= AVAILABLE DATA =
-*-*-

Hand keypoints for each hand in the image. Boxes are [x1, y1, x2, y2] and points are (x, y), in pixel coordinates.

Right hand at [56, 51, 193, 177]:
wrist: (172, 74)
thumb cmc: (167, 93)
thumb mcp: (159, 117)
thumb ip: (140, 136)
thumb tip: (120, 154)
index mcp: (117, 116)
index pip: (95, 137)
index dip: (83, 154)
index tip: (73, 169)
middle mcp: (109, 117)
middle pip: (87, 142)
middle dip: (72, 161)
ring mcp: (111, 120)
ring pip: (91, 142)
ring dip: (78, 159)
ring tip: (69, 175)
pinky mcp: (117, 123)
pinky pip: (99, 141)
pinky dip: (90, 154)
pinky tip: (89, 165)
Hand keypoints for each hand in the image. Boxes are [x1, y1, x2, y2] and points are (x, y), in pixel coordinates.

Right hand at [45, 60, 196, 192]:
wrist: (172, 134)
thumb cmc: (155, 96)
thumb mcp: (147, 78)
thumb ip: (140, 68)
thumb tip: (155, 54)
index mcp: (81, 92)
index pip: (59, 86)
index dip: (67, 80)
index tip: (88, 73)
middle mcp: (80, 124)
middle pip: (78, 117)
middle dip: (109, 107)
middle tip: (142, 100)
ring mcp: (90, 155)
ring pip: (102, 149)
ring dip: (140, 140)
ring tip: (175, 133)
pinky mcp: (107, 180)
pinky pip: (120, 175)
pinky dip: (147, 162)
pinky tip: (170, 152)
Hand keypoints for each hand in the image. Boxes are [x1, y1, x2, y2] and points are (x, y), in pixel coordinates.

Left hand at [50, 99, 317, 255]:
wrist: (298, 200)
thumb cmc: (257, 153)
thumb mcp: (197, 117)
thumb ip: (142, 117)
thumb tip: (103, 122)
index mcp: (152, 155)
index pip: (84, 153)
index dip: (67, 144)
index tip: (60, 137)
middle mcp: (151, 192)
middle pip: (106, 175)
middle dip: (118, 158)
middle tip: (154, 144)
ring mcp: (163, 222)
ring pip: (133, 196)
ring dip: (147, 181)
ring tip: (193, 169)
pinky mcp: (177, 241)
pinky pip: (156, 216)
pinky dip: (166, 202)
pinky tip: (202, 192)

-*-*-

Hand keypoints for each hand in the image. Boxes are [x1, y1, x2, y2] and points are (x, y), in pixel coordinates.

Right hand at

-*-*-

= ACTIVITY =
From the data above, output exactly the lines between the one containing "thumb ip: (140, 68)" and the one containing "pinky tip: (202, 192)", counting both of them.

= OUTPUT OF THE EXERCISE =
thumb ip: (140, 68)
thumb tip: (155, 54)
index mcp: (81, 92)
index pip: (59, 86)
index dip: (67, 80)
index tip: (88, 73)
middle mcp: (80, 124)
middle pip: (78, 117)
middle dip: (109, 107)
middle tip: (142, 100)
ring mcp: (90, 155)
ring pip: (102, 149)
ring dip: (140, 140)
ring tip: (175, 133)
pinky mcp: (107, 180)
pinky pip: (120, 175)
pinky dip: (147, 162)
pinky tip: (170, 152)
Hand keypoints for each hand in the image. Boxes are [x1, y1, x2, y2] and points are (x, y), in pixel coordinates.

Left hand at [50, 99, 317, 255]:
wrist: (298, 200)
thumb cmc: (257, 153)
thumb mcp: (197, 117)
thumb ip: (142, 117)
thumb tip: (103, 122)
index mcp: (152, 155)
index pip: (84, 153)
index dip: (67, 144)
index tip: (60, 137)
middle mcp: (151, 192)
middle pip: (106, 175)
middle dip: (118, 158)
middle tip: (154, 144)
ring mcp: (163, 222)
ring pip: (133, 196)
ring dip: (147, 181)
ring tip: (193, 169)
pinky mcp: (177, 241)
pinky pip: (156, 216)
pinky dip: (166, 202)
pinky tip: (202, 192)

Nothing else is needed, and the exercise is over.